Here are some interesting anecdotes from the on-going Khushwant Singh Litfest in Kasauli:
‘Most well-dressed festival’
Anchoring a session at the Khushwant Singh Litfest, columnist Malvika Sangghvi said the Kasauli festival may not be the largest in the country or the most popular, but it was “certainly the most well-dressed” festival. “People come here wearing the most elegant clothes,” she said.
No casual wear
The Kasauli Club, venue of the festival, has a strict dress code and among the stars who were sent away by the security guards to change their clothes and shoes were the handsome Kabir Bedi and prominent actor Om Puri. Kabir had come in a T-shirt and Om in walking shoes. Kabir had to go to the market to buy a shirt and return suitably dressed. Writer Gulzar Singh Sandhu, president of the Chandigarh Sahitya Akademi, had to miss the Friday dinner because his shoes were not in order and it was too late to get them changed.
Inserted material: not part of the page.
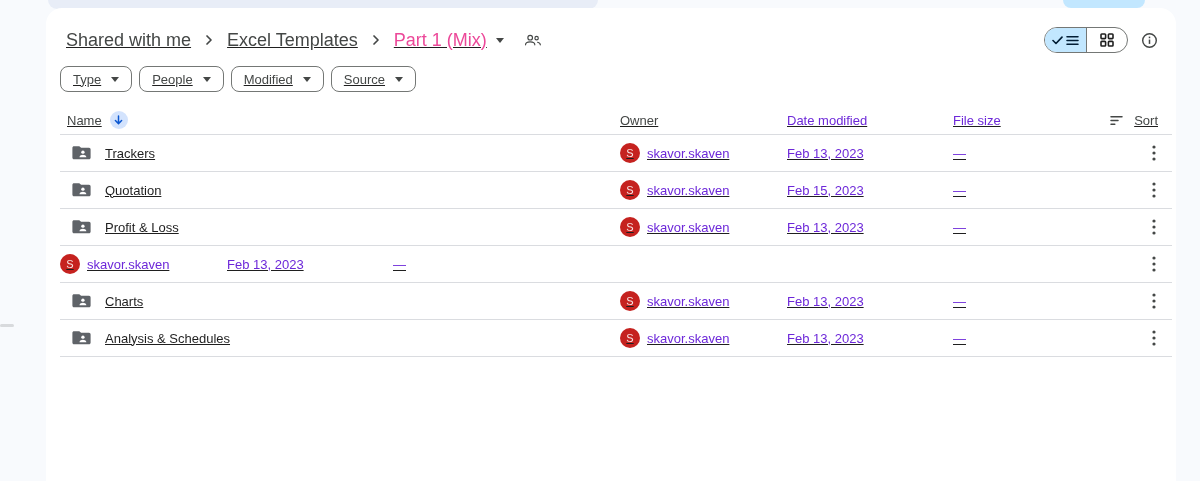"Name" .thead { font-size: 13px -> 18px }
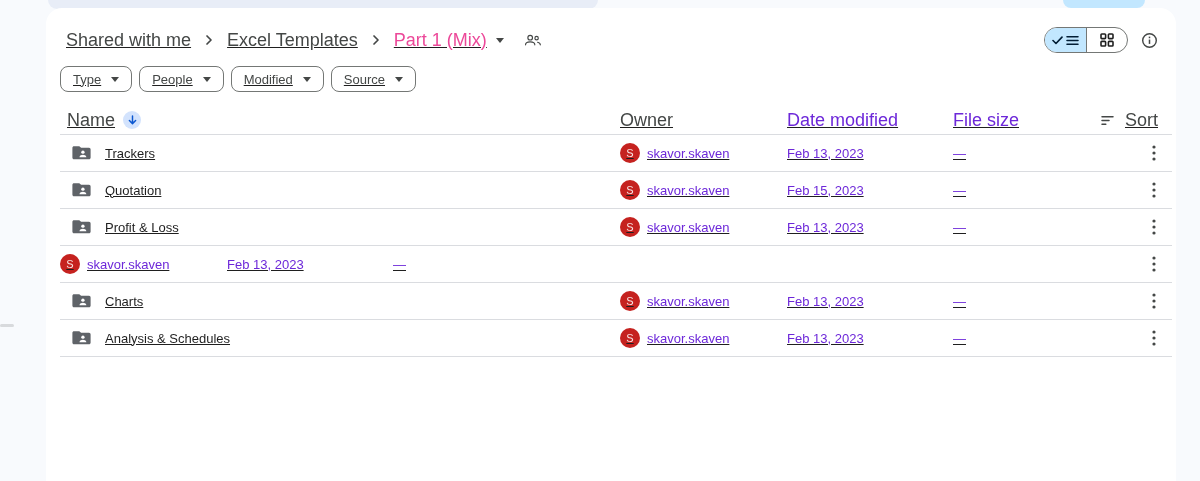"Date modified" .owner-text, .col-date, .col-size { color: #6d28d9 -> #0f766e }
Rahul Singh said they took care to include a humour session because his father loved jokes and laughter. This year, they need not have bothered because Om Puri took it upon himself to do the comic act with aplomb. Those present loved his self-deprecatory humour when he said, “I was educated in a Punjabi-medium school.”
He even turned what was to be a serious session on “The Making of Tamas” with Govind Nihalani into a stand-up comedy, accusing director Nihalani and late Amrish Puri of eating all the cream and curd during the making of the film and depriving the rest. “It was a unit of some 80- odd people so you can imagine how much milk must be coming each day and how much cream there must be,” he said.
Nihalani bore all the fun poked at him by Om with laughter, saying, “The way you talk of me, I wonder why I chose you for an actor.” However, later in an aside, he said that Om was his best actor and a lovely human being and the two have done seven award-winning films together, including remarkable ones like ‘Aakrosh’ and ‘Ardh Satya’.
Hindi vs English
Kalpana Sahni was a little miffed when she went to the festival book shop and found that the English translation of her father’s famous novel was on the display and not the original Hindi. “He got the award for the Hindi novel and it should have been there.”